Puis chez Bigot qui fait le concours de l'aménagement d'ensemble des Arts décoratifs 1937. Il a repris le parti Granet, qui est le parti de la municipalité. Donc il s'étale sur Luna Park et dans le jardin d'Acclimatation. Pour moi, c'est une erreur. Il ne faut pas toucher au jardin d'Accl[imatation]. Saccager toutes ces pelouses, enlever des arbres pour y élever ces constructions en carton-pâte style 1925, et en enlever les animaux, c'est assez stupide. J'ai beau le connaître, je suis toujours surpris de la complexité de Bigot. Il croit agir avec beaucoup d'adresse, mais...

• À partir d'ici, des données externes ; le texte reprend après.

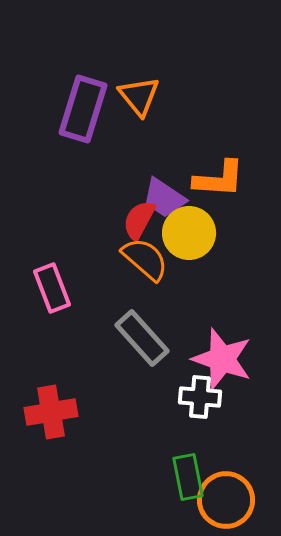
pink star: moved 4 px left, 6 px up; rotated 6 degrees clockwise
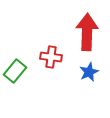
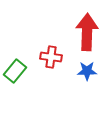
blue star: moved 2 px left, 1 px up; rotated 24 degrees clockwise
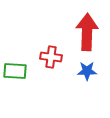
green rectangle: rotated 55 degrees clockwise
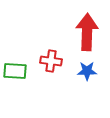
red cross: moved 4 px down
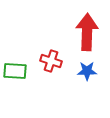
red cross: rotated 10 degrees clockwise
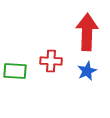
red cross: rotated 15 degrees counterclockwise
blue star: rotated 24 degrees counterclockwise
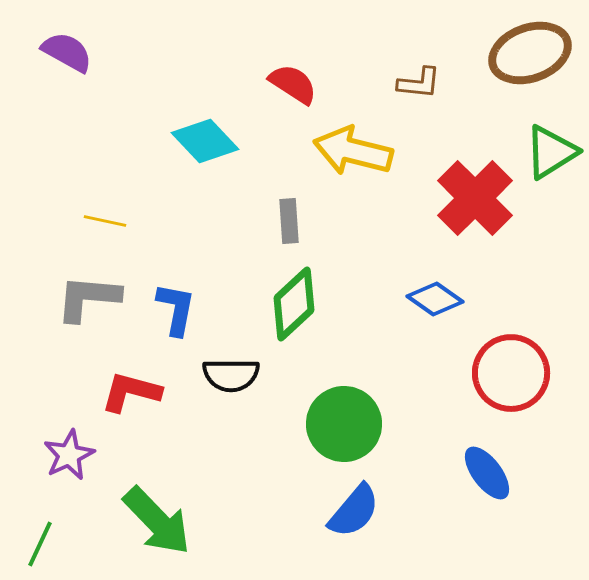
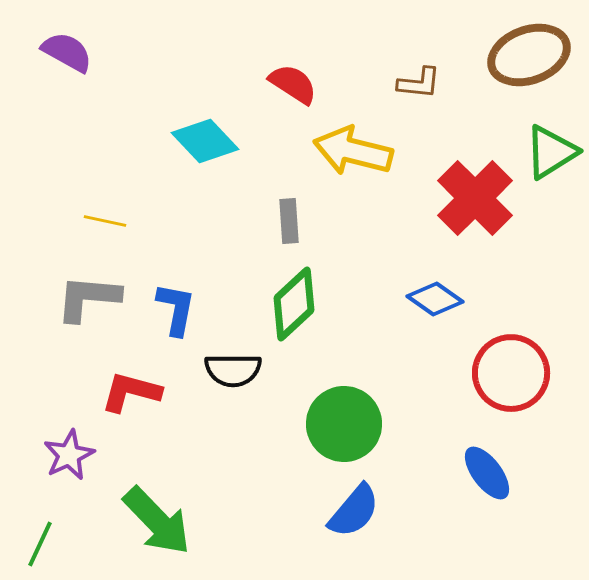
brown ellipse: moved 1 px left, 2 px down
black semicircle: moved 2 px right, 5 px up
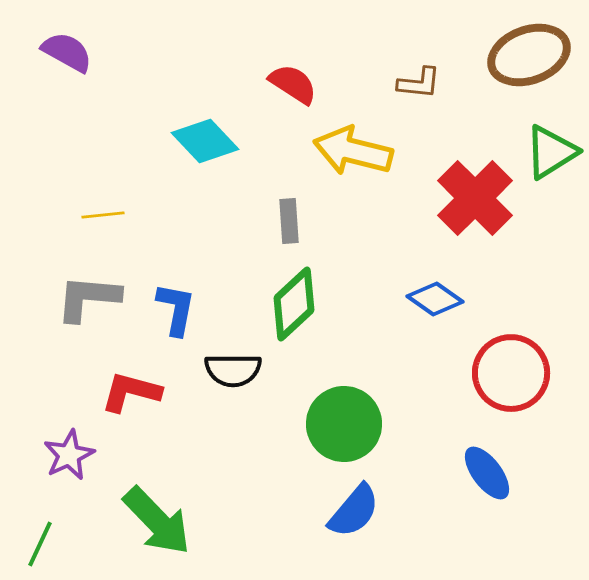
yellow line: moved 2 px left, 6 px up; rotated 18 degrees counterclockwise
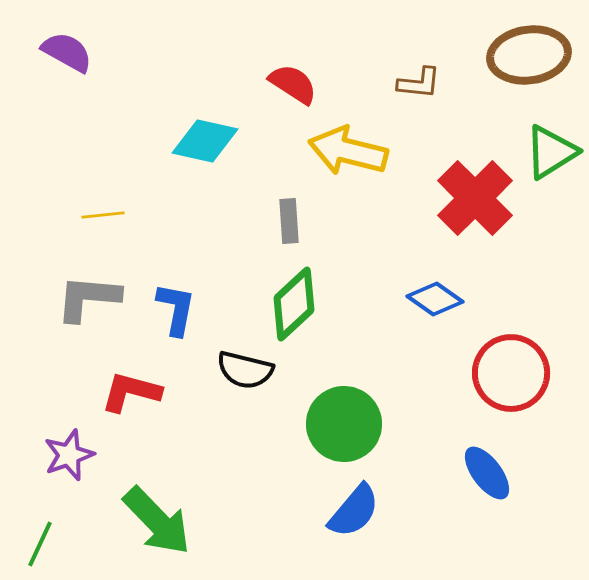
brown ellipse: rotated 12 degrees clockwise
cyan diamond: rotated 34 degrees counterclockwise
yellow arrow: moved 5 px left
black semicircle: moved 12 px right; rotated 14 degrees clockwise
purple star: rotated 6 degrees clockwise
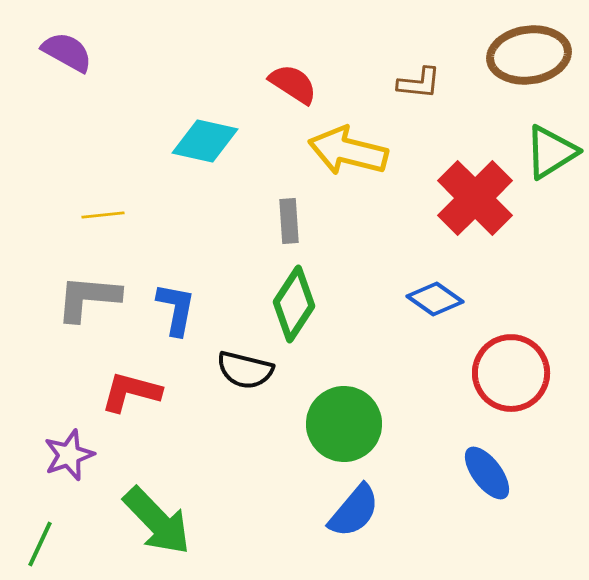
green diamond: rotated 14 degrees counterclockwise
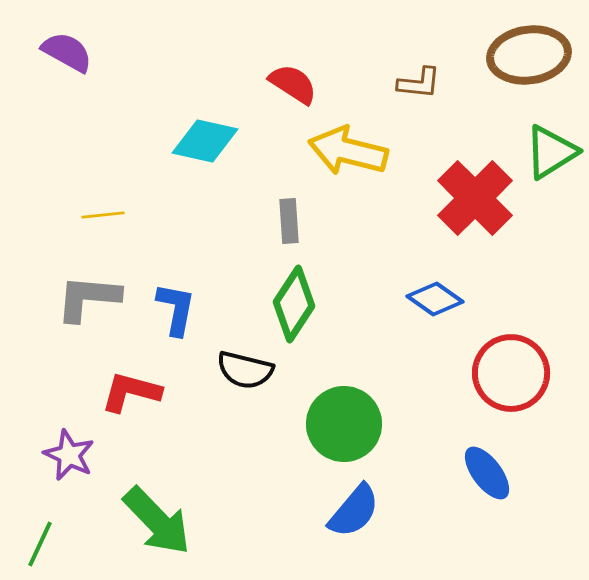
purple star: rotated 27 degrees counterclockwise
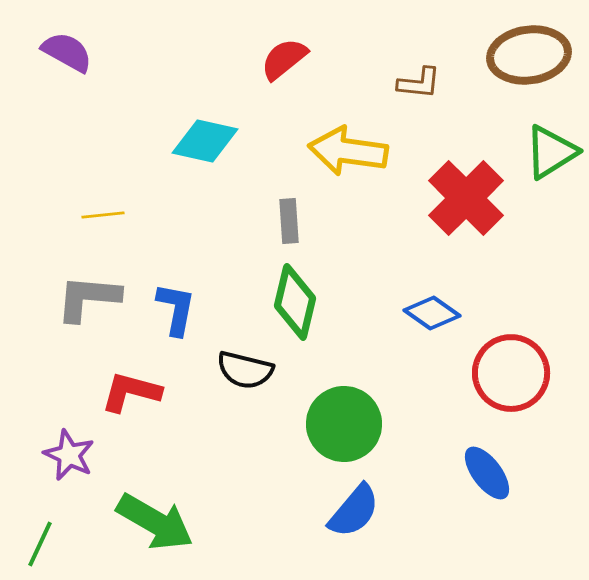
red semicircle: moved 9 px left, 25 px up; rotated 72 degrees counterclockwise
yellow arrow: rotated 6 degrees counterclockwise
red cross: moved 9 px left
blue diamond: moved 3 px left, 14 px down
green diamond: moved 1 px right, 2 px up; rotated 20 degrees counterclockwise
green arrow: moved 2 px left, 1 px down; rotated 16 degrees counterclockwise
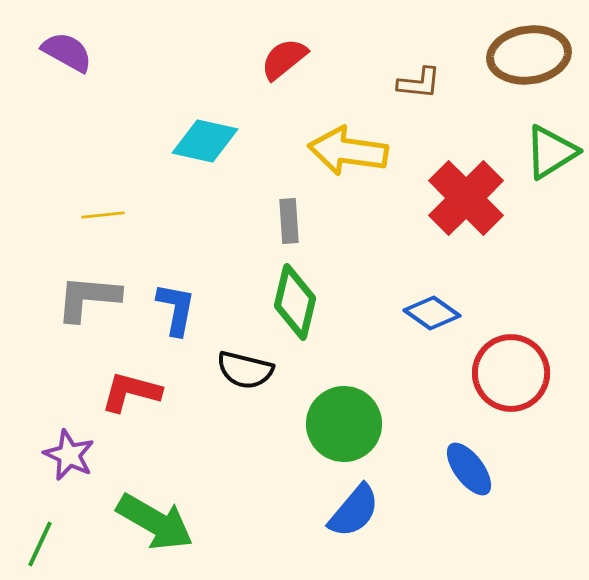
blue ellipse: moved 18 px left, 4 px up
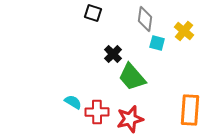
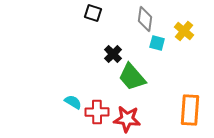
red star: moved 3 px left; rotated 20 degrees clockwise
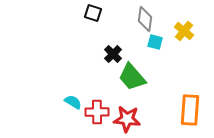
cyan square: moved 2 px left, 1 px up
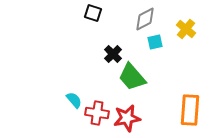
gray diamond: rotated 55 degrees clockwise
yellow cross: moved 2 px right, 2 px up
cyan square: rotated 28 degrees counterclockwise
cyan semicircle: moved 1 px right, 2 px up; rotated 18 degrees clockwise
red cross: moved 1 px down; rotated 10 degrees clockwise
red star: moved 1 px up; rotated 16 degrees counterclockwise
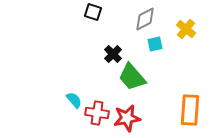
black square: moved 1 px up
cyan square: moved 2 px down
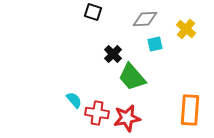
gray diamond: rotated 25 degrees clockwise
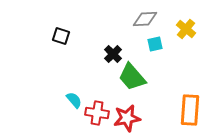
black square: moved 32 px left, 24 px down
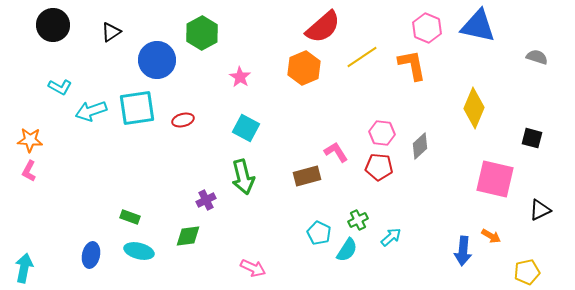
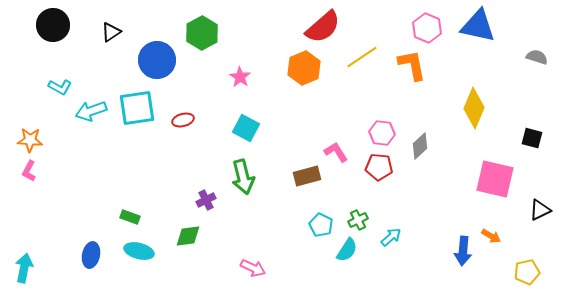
cyan pentagon at (319, 233): moved 2 px right, 8 px up
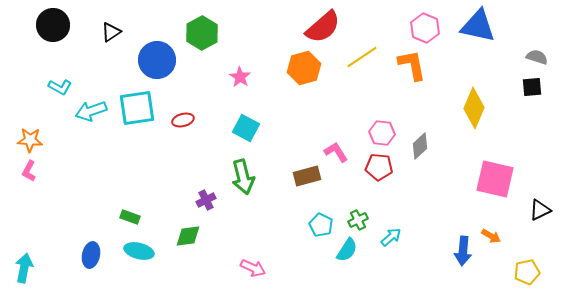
pink hexagon at (427, 28): moved 2 px left
orange hexagon at (304, 68): rotated 8 degrees clockwise
black square at (532, 138): moved 51 px up; rotated 20 degrees counterclockwise
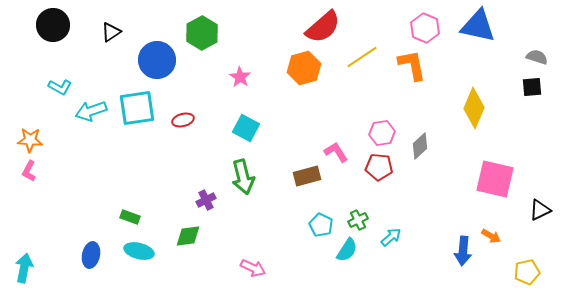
pink hexagon at (382, 133): rotated 15 degrees counterclockwise
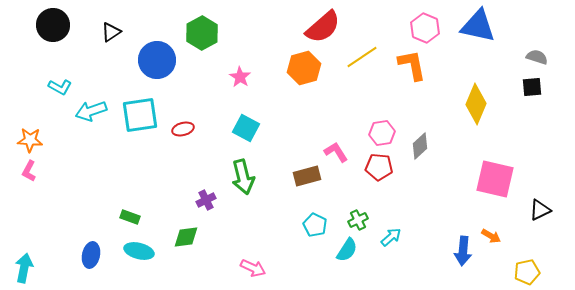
cyan square at (137, 108): moved 3 px right, 7 px down
yellow diamond at (474, 108): moved 2 px right, 4 px up
red ellipse at (183, 120): moved 9 px down
cyan pentagon at (321, 225): moved 6 px left
green diamond at (188, 236): moved 2 px left, 1 px down
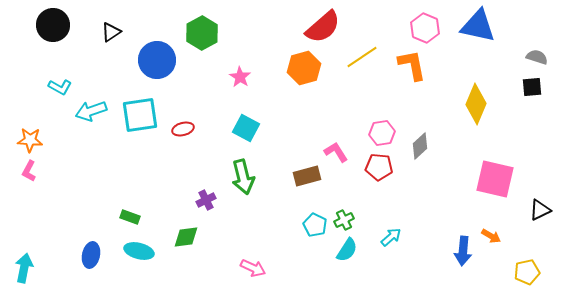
green cross at (358, 220): moved 14 px left
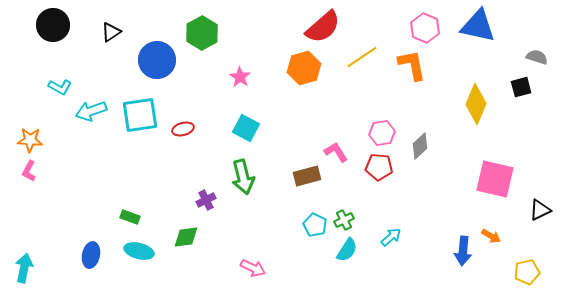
black square at (532, 87): moved 11 px left; rotated 10 degrees counterclockwise
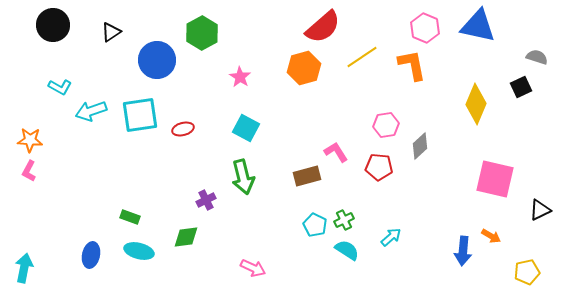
black square at (521, 87): rotated 10 degrees counterclockwise
pink hexagon at (382, 133): moved 4 px right, 8 px up
cyan semicircle at (347, 250): rotated 90 degrees counterclockwise
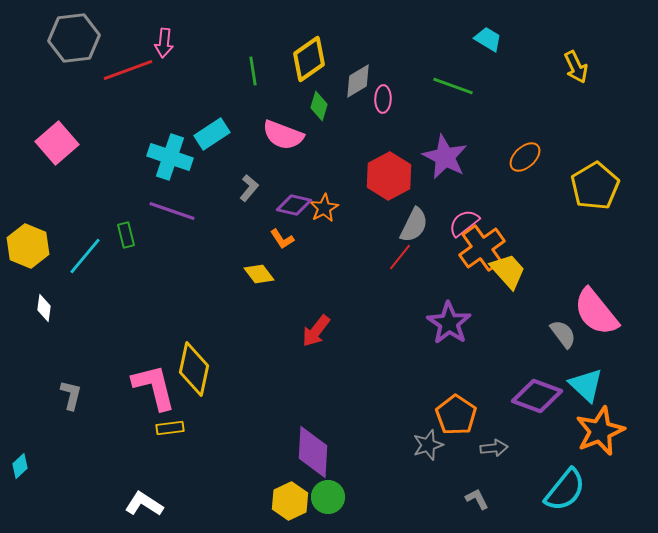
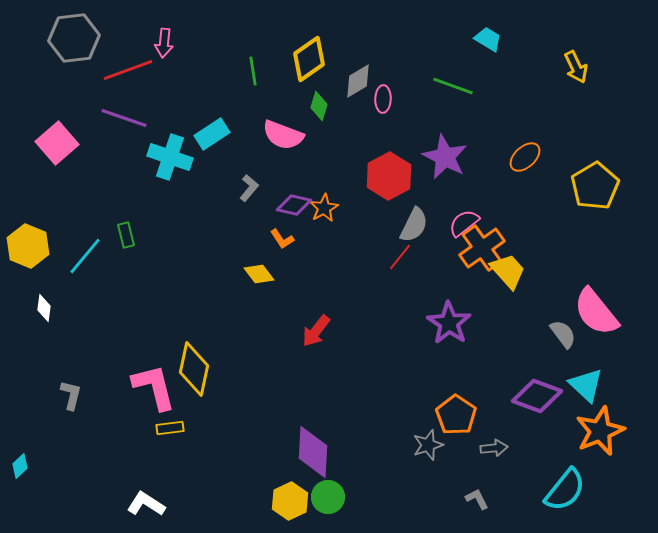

Ce soir, nous avons beaucoup parlé d'Alger, avec le fiancé de Minouchette. Il est le fils d'une dame Roque qui joua avec nous à Mustapha quand nous étions tout enfants.

11 [juin 1932]

Visite de Pontremoli des ateliers[16]. Il nous a fait un très charmant discours. Je m'aperçois maintenant que je ne lui ai pas répondu. J'aurais dû le présenter aussi à mes jeunes gens et leur dire devant lui tout le bien que je pense de lui.

Déjeuner chez Louis Artus. Sarraut. M. et Mme Marcel Prévost. Abra[n]. George Blumenthal. Avant le déjeuner Marcel Prévost parle à A[lbert] Sarraut de son livre sur les colonies.

— Il a fait beaucoup d'impression à l'Académie, lui dit-il, il faudra que nous en parlions.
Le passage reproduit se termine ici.